Opioid analgesics do not provide clinically worthwhile pain relief for all users, however may be considered for patients who continue to experience severe disabling pain despite trialling other non-opioid options. This includes non-pharmacological treatments such as physiotherapy and cognitive behavioural therapy. The role of long-term opioid analgesics for people with chronic pain remains controversial and the evidence for efficacy overall is weak.

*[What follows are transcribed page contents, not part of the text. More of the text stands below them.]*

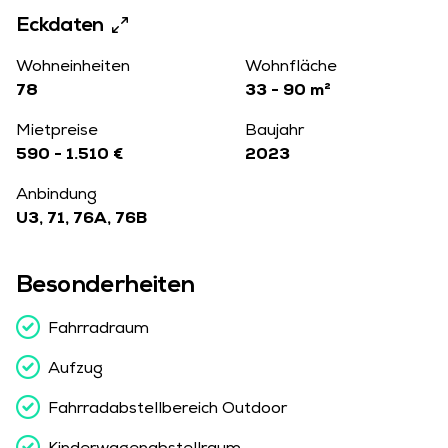
Eckdaten
Wohneinheiten
Wohnfläche
78
33 - 90 m²
Mietpreise
Baujahr
590 - 1.510 €
2023
Anbindung
U3, 71, 76A, 76B
Besonderheiten
Fahrradraum
Aufzug
Fahrradabstellbereich Outdoor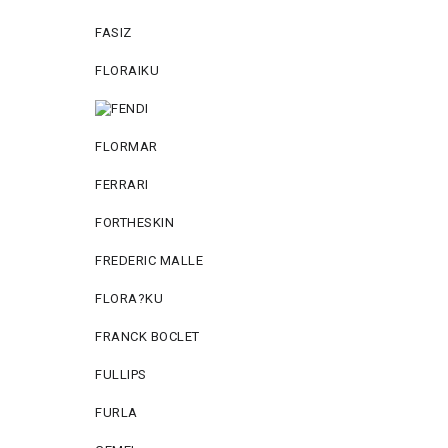
FASIZ
FLORAIKU
FLORMAR
FERRARI
FORTHESKIN
FREDERIC MALLE
FLORA?KU
FRANCK BOCLET
FULLIPS
FURLA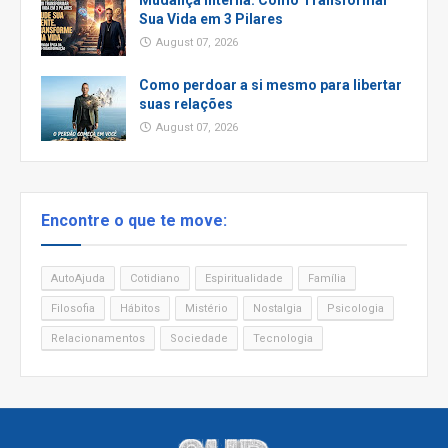
Mudança Interna: Como Transformar
Sua Vida em 3 Pilares
August 07, 2026
Como perdoar a si mesmo para libertar
suas relações
August 07, 2026
Encontre o que te move:
AutoAjuda
Cotidiano
Espiritualidade
Família
Filosofia
Hábitos
Mistério
Nostalgia
Psicologia
Relacionamentos
Sociedade
Tecnologia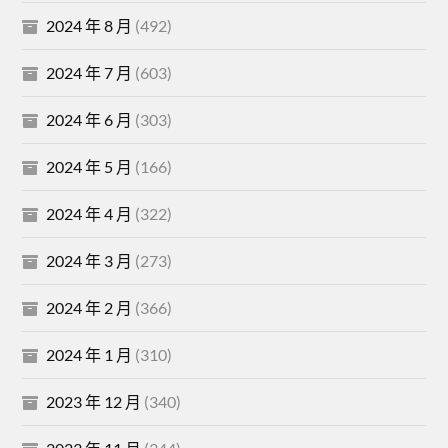
2024 年 8 月
(492)
2024 年 7 月
(603)
2024 年 6 月
(303)
2024 年 5 月
(166)
2024 年 4 月
(322)
2024 年 3 月
(273)
2024 年 2 月
(366)
2024 年 1 月
(310)
2023 年 12 月
(340)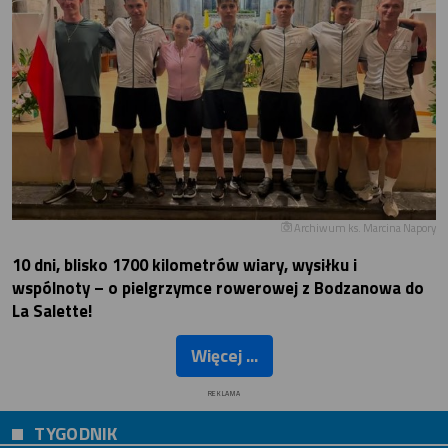
Archiwum ks. Marcina Napory
10 dni, blisko 1700 kilometrów wiary, wysiłku i
wspólnoty – o pielgrzymce rowerowej z Bodzanowa do
La Salette!
Więcej ...
REKLAMA
TYGODNIK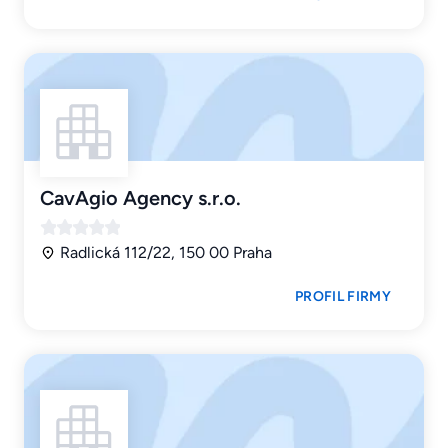
CavAgio Agency s.r.o.
Radlická 112/22, 150 00 Praha
PROFIL FIRMY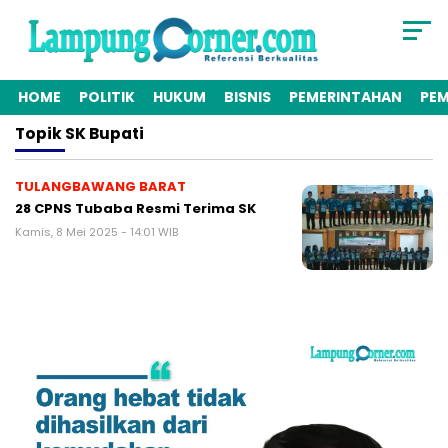
HOME
POLITIK
HUKUM
BISNIS
PEMERINTAHAN
PE
Topik
SK Bupati
TULANGBAWANG BARAT
28 CPNS Tubaba Resmi Terima SK
Kamis, 8 Mei 2025 - 14:01 WIB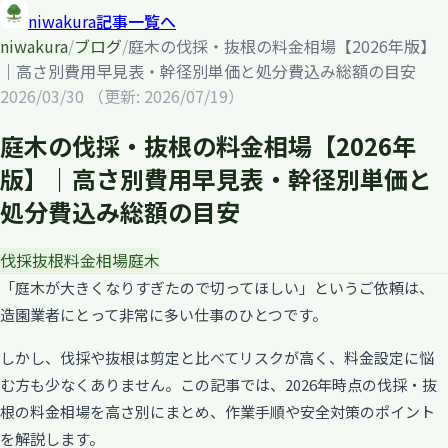
niwakura
記事一覧へ
niwakura
/
ブログ
/
庭木の伐採・抜根の料金相場【2026年版】
｜高さ別費用早見表・幹径別単価と処分費込み総額の目安
2026/03/30
（更新: 2026/07/19）
庭木の伐採・抜根の料金相場【2026年
版】｜高さ別費用早見表・幹径別単価と
処分費込み総額の目安
伐採
抜根
料金相場
庭木
「庭木が大きくなりすぎたので切ってほしい」というご依頼は、
造園業者にとって非常に多い仕事のひとつです。
しかし、伐採や抜根は剪定と比べてリスクが高く、料金設定に悩
む方も少なくありません。この記事では、2026年時点の伐採・抜
根の料金相場を高さ別にまとめ、作業手順や安全対策のポイント
を解説します。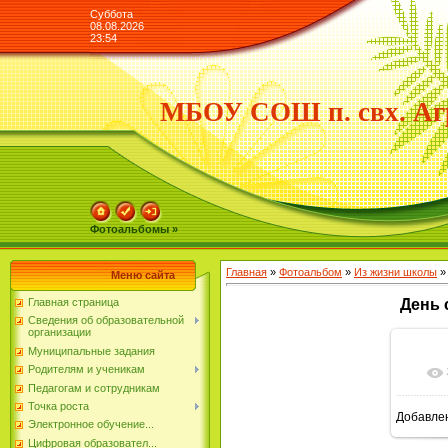
Суббота
08.08.2026
23:54
МБОУ СОШ п. свх. Аг
Фотоальбомы »
Главная
»
Фотоальбом
»
Из жизни школы
»
Меню сайта
Главная страница
День 
Сведения об образовательной
организации
Муниципальные задания
Родителям и ученикам
Педагогам и сотрудникам
Точка роста
Добавле
Электронное обучение...
Цифровая образовател...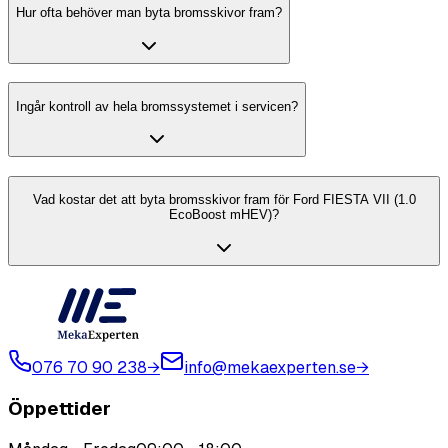
Hur ofta behöver man byta bromsskivor fram?
Ingår kontroll av hela bromssystemet i servicen?
Vad kostar det att byta bromsskivor fram för Ford FIESTA VII (1.0
EcoBoost mHEV)?
076 70 90 238
→
info@mekaexperten.se
→
Öppettider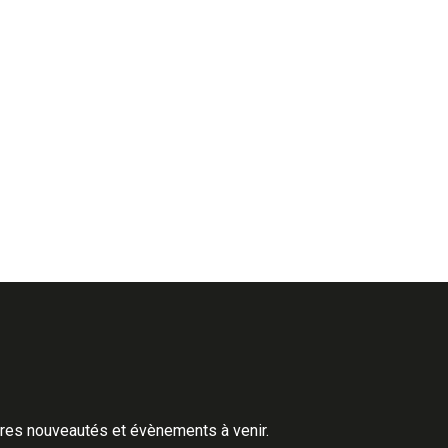
ères nouveautés et évènements à venir.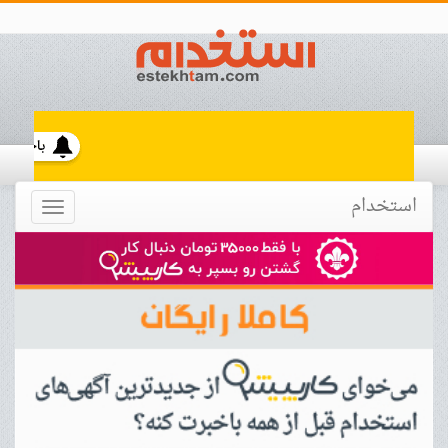
استخدام
Toggle
navigation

Tapentadol is an alternative to other opioid analgesics such as oxycodone and tramadol. Similar to other strong opioids, it may cause gastrointestinal adverse effects, CNS and respiratory depression, and potential abuse. Advantages may be a lower potential for adverse effects, abuse and tolerance compared to other opioid analgesics.

References:

  1. Afilalo M, Etropolski MS, Kuperwasser B, Kelly K, Okamoto A, Van Hove I, et al. Efficacy and safety of tapentadol extended release compared with oxycodone controlled release for the management of moderate to severe chronic pain related to osteoarthritis of the knee: a randomized, double-blind, placebo- and active-controlled phase III study. Clin Drug Investig. 2010; 30(8): 489­505.
  2. Ali R, Cohen M, Collins J, Dobbin M, Hallinan R, Osborn M, et al. Prescription Opioid Policy: improving management of chronic non-malignant pain and prevention of problems associated with prescription opioid use. Sydney: Royal Australasian College of Physicians; 2009.
  3. Analgesic Expert Group. Therapeutic Guidelines: analgesic. Version 6. Melbourne: Therapeutic Guidelines Limited; 2013.
  4. Australian Government Department of Health. Tapentadol public summary document. Canberra: Australian Government Department of Health; 2013.
  5. Buynak R, Shapiro DY, Okamoto A, Van Hove  J, Rauschkolb C, Steup A, et al. Efficacy and safety of tapentadol extended release for the management of chronic low back pain: results of a prospective, randomized, double-blind, placebo- and active-controlled Phase III study. Expert Opin Pharmacother. 2010; 11(11): 1787–804.
  6. McDonough M. Safe prescribing of opioids for persistent non-cancer pain. Aust Prescr. 2012; 35: 20-4.
  7. Palexia® SR (tapentadol) Australian approved product information. Parkville: CSL Ltd. Approved 26 June 2013.
  8. Schröder W, Tzschentke TM, Terlinden R, De Vry J, Jahnel U, Christoph T, et al. Synergistic Interaction between the two mechanisms of action of tapentadol in analgesia. J Pharmacol Exp Ther. 2011; 337(1): 312–20.
  9. Schwartz S, Etropolski M, Shapiro DY, Okamoto A, Lange R, Haeussler J, et al. Safety and efficacy of tapentadol ER in patients with painful diabetic peripheral neuropathy: results of a randomized-withdrawal, placebo-controlled trial. Curr Med Res Opin. 2011; 27(1): 151-62.
  10. Therapeutic Goods Administration. Australian public assessment report for tapentadol. Canberra: Therapeutic Goods Administration; 2011.